From 3e03e68848a643d40dcb5778dfd5f18f5d238714 Mon Sep 17 00:00:00 2001
From: Stuart McAlpine <stuart.mcalpine@fysik.su.se>
Date: Tue, 29 Oct 2024 20:43:19 +0100
Subject: [PATCH 04/12] Remove % from help string

---
 src/dataregistry_cli/cli.py | 10 ++++++++--
 1 file changed, 8 insertions(+), 2 deletions(-)

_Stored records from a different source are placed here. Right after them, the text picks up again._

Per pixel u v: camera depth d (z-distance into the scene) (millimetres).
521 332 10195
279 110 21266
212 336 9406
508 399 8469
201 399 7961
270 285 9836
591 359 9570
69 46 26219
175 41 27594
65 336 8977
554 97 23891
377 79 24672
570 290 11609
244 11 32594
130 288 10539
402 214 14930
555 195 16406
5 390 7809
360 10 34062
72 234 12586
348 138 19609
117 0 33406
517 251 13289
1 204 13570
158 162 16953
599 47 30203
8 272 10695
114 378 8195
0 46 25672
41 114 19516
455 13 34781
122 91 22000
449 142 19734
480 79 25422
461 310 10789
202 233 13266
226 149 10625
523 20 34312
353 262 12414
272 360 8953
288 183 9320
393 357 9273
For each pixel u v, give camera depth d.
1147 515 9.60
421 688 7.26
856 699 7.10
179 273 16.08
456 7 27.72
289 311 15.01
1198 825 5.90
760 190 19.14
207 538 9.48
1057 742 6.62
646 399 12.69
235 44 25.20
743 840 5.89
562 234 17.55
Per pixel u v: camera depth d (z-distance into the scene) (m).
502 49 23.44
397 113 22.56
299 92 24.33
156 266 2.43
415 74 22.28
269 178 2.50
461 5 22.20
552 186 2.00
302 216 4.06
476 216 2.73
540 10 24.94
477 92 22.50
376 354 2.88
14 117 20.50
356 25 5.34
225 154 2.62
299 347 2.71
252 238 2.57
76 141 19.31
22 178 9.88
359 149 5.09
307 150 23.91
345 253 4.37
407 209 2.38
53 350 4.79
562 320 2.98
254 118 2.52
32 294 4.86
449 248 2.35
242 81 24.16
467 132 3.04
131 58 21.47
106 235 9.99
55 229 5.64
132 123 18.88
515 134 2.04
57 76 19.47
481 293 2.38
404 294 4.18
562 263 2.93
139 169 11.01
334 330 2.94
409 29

diff --git a/src/dataregistry_cli/cli.py b/src/dataregistry_cli/cli.py
index 034cfda2..17754340 100644
--- a/src/dataregistry_cli/cli.py
+++ b/src/dataregistry_cli/cli.py
@@ -77,10 +77,16 @@ def get_parser():
         help="List datasets for a given owner type",
         choices=["user", "group", "production", "project"],
     )
-    arg_ls.add_argument("--name", help="Only return datasets with a given name (% can be used as a wildcard)")
+    arg_ls.add_argument(
+        "--name", help="Only return datasets with a given name (wildcard support)"
+    )
     arg_ls.add_argument("--all", help="List all datasets", action="store_true")
     arg_ls.add_argument(
-        "--return_cols", help="List of columns to return in the query", nargs="+", type=str)
+        "--return_cols",
+        help="List of columns to return in the query",
+        nargs="+",
+        type=str,
+    )
     arg_ls.add_argument(
         "--max_rows",
         help="Maximum number of rows to print (default 500)",

From 66381207d3f0e5213084ca23d020d98bb55c72ab Mon Sep 17 00:00:00 2001
From: Stuart McAlpine <stuart.mcalpine@fysik.su.se>
Date: Tue, 29 Oct 2024 20:54:22 +0100
Subject: [PATCH 05/12] Update docs

---
 docs/source/tutorial_cli.rst                  | 14 ++++++++++++--
 .../tutorial_notebooks/query_datasets.ipynb   | 19 +++++++++++++++++++
 2 files changed, 31 insertions(+), 2 deletions(-)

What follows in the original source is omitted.